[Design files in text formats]
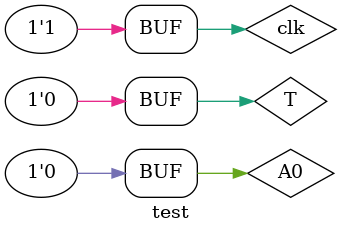
<source format=v>
`timescale 1ns / 1ps
module test;
reg clk,T; wire A0;
tff1 uut(.clk(clk),.T(T),.A0(A0));
initial begin
clk=0;
T=0;
A0=0;
repeat(10)
begin
T=~T;
#10 clk=0;
#10 clk=1;
end
end
endmodule

</source>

▸ **Exercise instructions**
All of the data gets printed again exactly; the pictures do not.

▸ **Expected answer**
<source format=v>
`timescale 1ns / 1ps
module test;
reg clk,T; wire A0;
tff1 uut(.clk(clk),.T(T),.A0(A0));
initial begin
clk=0;
T=0;
A0=0;
repeat(10)
begin
T=~T;
#10 clk=0;
#10 clk=1;
end
end
endmodule

</source>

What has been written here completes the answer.